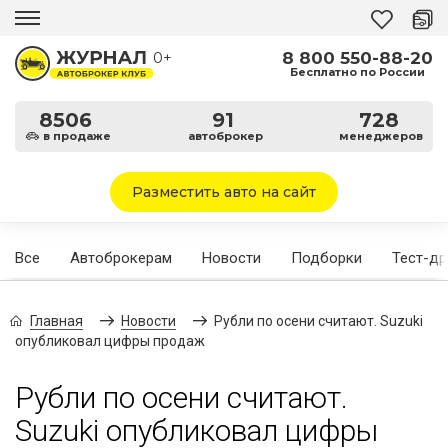
8 800 550-88-20
0+
Бесплатно по России
8506
91
728
в продаже
автоброкер
менеджеров
Разместить авто на сайт
Все
Автоброкерам
Новости
Подборки
Тест-д
Главная
Новости
Рубли по осени считают. Suzuki
опубликовал цифры продаж
Рубли по осени считают.
Suzuki опубликовал цифры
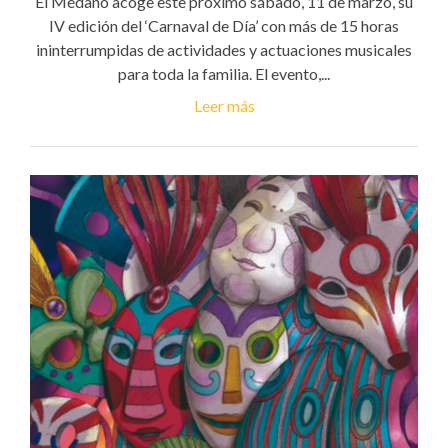
El Médano acoge este próximo sábado, 11 de marzo, su
IV edición del ‘Carnaval de Día’ con más de 15 horas
ininterrumpidas de actividades y actuaciones musicales
para toda la familia. El evento,...
Leer más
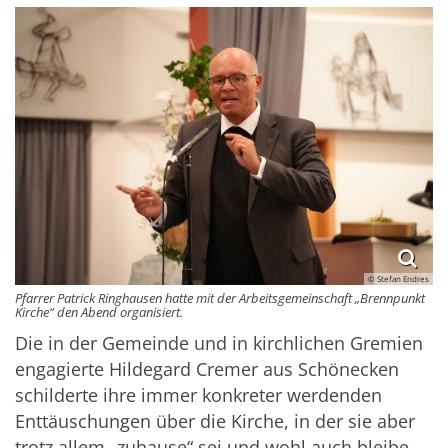
© Stefan Endres
Pfarrer Patrick Ringhausen hatte mit der Arbeitsgemeinschaft „Brennpunkt
Kirche“ den Abend organisiert.
Die in der Gemeinde und in kirchlichen Gremien
engagierte Hildegard Cremer aus Schönecken
schilderte ihre immer konkreter werdenden
Enttäuschungen über die Kirche, in der sie aber
trotz allem „zuhause“ sei und wohl auch bleibe.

→ **Exercise instructions**: Format each line of text read from the rows above as a Markdown table, numbering the lines in the column n and putting the text in the column Line. Skip blank lines and leave out the pictures.

→ **Completed task**:
| n | Line |
|---|---|
| 1 | 8 800 550-88-20 |
| 2 | 0+ |
| 3 | Бесплатно по России |
| 4 | 8506 |
| 5 | 91 |
| 6 | 728 |
| 7 | в продаже |
| 8 | автоброкер |
| 9 | менеджеров |
| 10 | Разместить авто на сайт |
| 11 | Все |
| 12 | Автоброкерам |
| 13 | Новости |
| 14 | Подборки |
| 15 | Тест-д |
| 16 | Главная |
| 17 | Новости |
| 18 | Рубли по осени считают. Suzuki |
| 19 | опубликовал цифры продаж |
| 20 | Рубли по осени считают. |
| 21 | Suzuki опубликовал цифры |
| 22 | El Médano acoge este próximo sábado, 11 de marzo, su |
| 23 | IV edición del ‘Carnaval de Día’ con más de 15 horas |
| 24 | ininterrumpidas de actividades y actuaciones musicales |
| 25 | para toda la familia. El evento,... |
| 26 | Leer más |
| 27 | © Stefan Endres |
| 28 | Pfarrer Patrick Ringhausen hatte mit der Arbeitsgemeinschaft „Brennpunkt |
| 29 | Kirche“ den Abend organisiert. |
| 30 | Die in der Gemeinde und in kirchlichen Gremien |
| 31 | engagierte Hildegard Cremer aus Schönecken |
| 32 | schilderte ihre immer konkreter werdenden |
| 33 | Enttäuschungen über die Kirche, in der sie aber |
| 34 | trotz allem „zuhause“ sei und wohl auch bleibe. |